# Processing Log Files

## 1. What Are Log Files?


So far we've learned a bunch of new concepts that let us interact with the system. We've learned how to read and write files, how to use regular expressions to process them, how to interact with the system shell, and how to execute commands in that environment. That's really impressive. So take a quick moment to think about how far you've come and about all the new cool stuff you'll be able to do by interacting with the system. 

Now we're going to take a look at how we can use these tools to help us with our day-to-day work. In the next few videos, we'll dive into a concrete examples centered around processing chunks of data. The kind of data that you might find in a Syslog file or a web request log. The different events that happen in programs that are running in a system and aren't connected to terminal are usually rent log files. Log files contain a lot of useful information, particularly when you're trying to debug a tricky problem that's happening on a computer. On the flip side, sometimes it can be overwhelming to try to find something inside of a log file that contains a whole lot of lines with a whole lot of things in them. So it's a good idea to learn how we can process these files and get our tools to extract information that we want out of them. To do this we'll go back to our knowledge of regular expressions. Using regex's in our scripts gives us a great deal of flexibility when processing log files and other texts data sources too. In a script, we can program any kind of behavior we want, so we can manipulate and process text data and get results we need.

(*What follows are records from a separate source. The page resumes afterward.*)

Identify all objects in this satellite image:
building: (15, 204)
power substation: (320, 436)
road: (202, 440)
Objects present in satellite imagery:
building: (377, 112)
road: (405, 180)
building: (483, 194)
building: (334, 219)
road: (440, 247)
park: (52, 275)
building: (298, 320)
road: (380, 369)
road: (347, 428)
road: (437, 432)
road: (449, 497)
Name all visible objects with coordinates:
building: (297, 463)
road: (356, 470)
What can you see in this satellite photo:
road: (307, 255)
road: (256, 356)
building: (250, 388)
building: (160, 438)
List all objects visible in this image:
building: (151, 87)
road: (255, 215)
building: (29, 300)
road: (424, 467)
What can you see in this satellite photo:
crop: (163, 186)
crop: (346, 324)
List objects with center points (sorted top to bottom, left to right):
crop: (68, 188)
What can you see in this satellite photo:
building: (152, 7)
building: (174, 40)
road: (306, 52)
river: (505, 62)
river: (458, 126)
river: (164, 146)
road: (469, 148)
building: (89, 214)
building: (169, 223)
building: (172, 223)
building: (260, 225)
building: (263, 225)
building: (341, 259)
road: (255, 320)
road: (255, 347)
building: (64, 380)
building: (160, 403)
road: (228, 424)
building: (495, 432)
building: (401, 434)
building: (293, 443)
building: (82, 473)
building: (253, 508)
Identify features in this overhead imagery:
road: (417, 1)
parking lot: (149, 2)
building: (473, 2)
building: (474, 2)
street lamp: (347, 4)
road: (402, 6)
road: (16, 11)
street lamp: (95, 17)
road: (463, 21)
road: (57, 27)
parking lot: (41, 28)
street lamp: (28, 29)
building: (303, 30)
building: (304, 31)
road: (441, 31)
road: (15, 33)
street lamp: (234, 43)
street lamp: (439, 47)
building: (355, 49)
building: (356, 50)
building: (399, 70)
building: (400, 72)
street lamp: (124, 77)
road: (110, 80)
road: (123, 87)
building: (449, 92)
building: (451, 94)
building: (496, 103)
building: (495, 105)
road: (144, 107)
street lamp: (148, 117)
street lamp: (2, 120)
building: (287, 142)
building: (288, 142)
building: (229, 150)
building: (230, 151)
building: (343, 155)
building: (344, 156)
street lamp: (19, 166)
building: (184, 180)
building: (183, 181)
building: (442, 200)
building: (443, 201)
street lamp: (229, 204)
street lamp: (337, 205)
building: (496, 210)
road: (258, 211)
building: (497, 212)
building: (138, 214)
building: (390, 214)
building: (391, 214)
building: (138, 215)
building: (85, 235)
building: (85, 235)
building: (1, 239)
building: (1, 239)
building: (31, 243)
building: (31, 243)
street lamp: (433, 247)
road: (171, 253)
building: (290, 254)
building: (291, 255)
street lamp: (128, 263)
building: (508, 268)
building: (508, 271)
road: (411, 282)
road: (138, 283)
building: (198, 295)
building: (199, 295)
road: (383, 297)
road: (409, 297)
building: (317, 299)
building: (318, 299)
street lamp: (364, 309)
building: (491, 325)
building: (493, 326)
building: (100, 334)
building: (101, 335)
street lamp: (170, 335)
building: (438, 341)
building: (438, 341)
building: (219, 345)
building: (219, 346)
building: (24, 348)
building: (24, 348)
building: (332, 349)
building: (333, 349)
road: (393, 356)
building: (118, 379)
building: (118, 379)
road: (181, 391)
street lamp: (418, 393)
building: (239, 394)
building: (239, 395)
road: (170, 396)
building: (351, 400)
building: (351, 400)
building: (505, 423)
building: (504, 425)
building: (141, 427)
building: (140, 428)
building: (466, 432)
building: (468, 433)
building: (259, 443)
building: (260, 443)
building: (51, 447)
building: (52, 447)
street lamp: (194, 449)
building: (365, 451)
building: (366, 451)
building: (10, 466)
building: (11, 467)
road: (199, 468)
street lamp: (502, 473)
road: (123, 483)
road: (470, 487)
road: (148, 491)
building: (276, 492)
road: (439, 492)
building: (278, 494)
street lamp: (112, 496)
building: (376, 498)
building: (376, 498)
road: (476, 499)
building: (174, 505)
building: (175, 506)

We're going to show you how you can do this in the next couple of videos. All right. Let's get started.

## 2. Filtering Log Files with Regular Expressions

When working with log files and scripts, our first step is usually to open them so our code can access their contents. We've discussed various methods of operating on files. The usual technique is to call the open function which returns a file object and then iterate through each of its lines using a for-loop. For example, to open a file received as a parameter of our script, we can use code like this one.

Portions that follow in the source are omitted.